## ABOUT THIS TASK
Edit the data below by changing each "pixel coordinates" to "image coordinates" and leaving everything else untouched. Omit the pictures from your version.
--- DATA PROVIDED ---
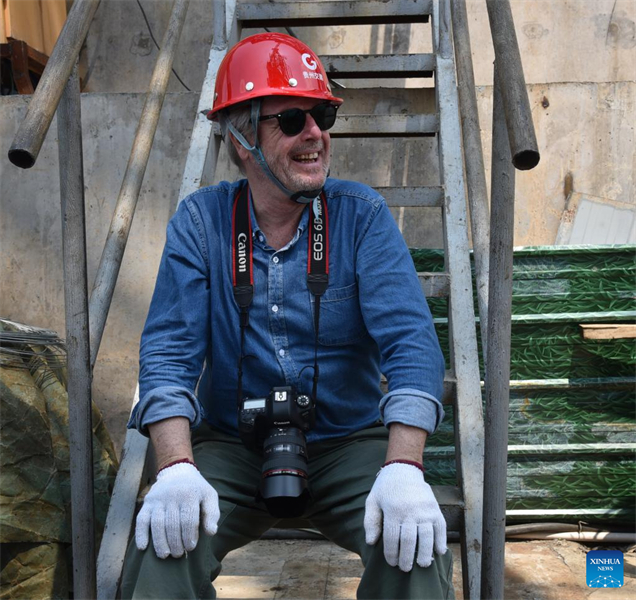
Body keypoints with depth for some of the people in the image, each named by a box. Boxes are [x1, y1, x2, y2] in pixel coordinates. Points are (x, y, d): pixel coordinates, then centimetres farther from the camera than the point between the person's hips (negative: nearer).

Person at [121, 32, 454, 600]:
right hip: (230, 445, 1)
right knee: (164, 537, -25)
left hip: (350, 441, 0)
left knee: (416, 543, -25)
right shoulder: (201, 221, -3)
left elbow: (410, 339, -15)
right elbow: (169, 350, -9)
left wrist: (404, 467, -30)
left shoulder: (361, 215, -5)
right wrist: (176, 466, -26)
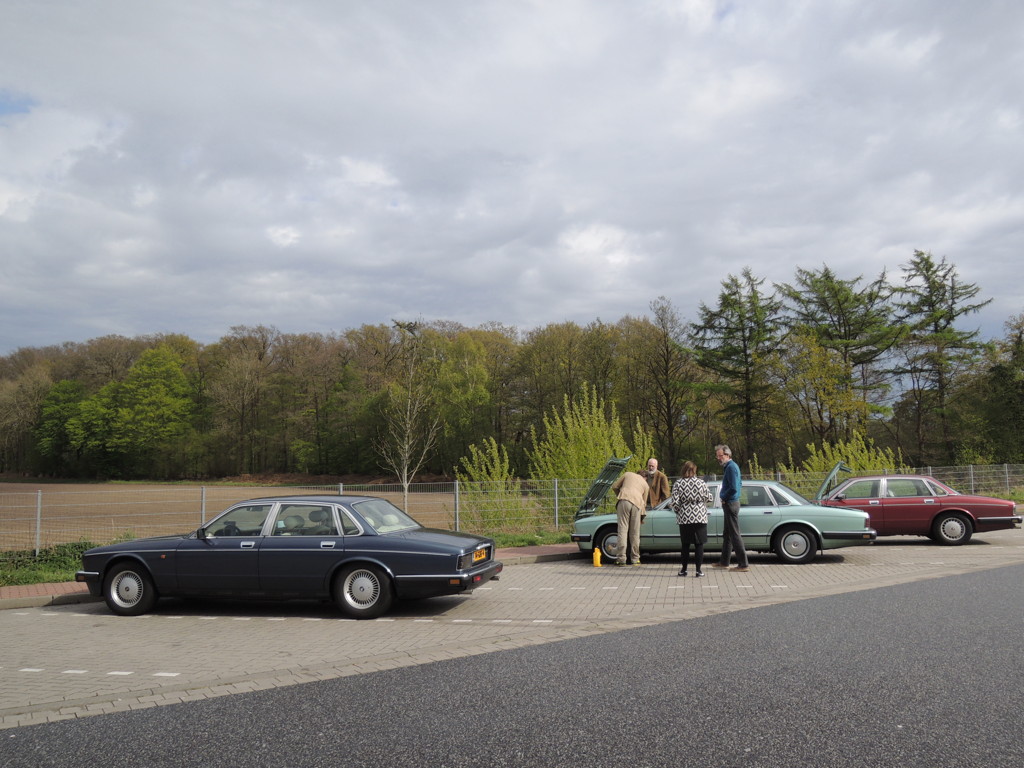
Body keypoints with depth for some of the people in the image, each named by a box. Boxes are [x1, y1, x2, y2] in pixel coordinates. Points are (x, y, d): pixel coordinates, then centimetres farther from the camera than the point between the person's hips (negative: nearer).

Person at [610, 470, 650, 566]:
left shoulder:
---
## YOUR SOLUTION
Body keypoints with depth for some of the people in the image, each named by a box. Boxes are [x1, y1, x2, y2] in image coordinates. Points are (x, y, d): image coordinates, then centimetres farther from the camera than the point between the person's hips (negative: nearer).

Person at [121, 32, 454, 600]:
right hip: (230, 445, 1)
right knee: (164, 537, -25)
left hip: (350, 441, 0)
left knee: (416, 543, -25)
right shoulder: (201, 221, -3)
left elbow: (410, 339, -15)
right elbow: (169, 350, -9)
left wrist: (404, 467, -30)
left shoulder: (361, 215, -5)
right wrist: (176, 466, -26)
Body keypoints with depth for some of the people in the image, each named by a box. Boxes are [x1, y1, x2, y2] in image coordinates. Points are (x, y, d): image coordinates, then centimetres farther from the camera than the point between the person's hips (negative: nearer).

Person at [610, 470, 650, 566]:
left shoulder:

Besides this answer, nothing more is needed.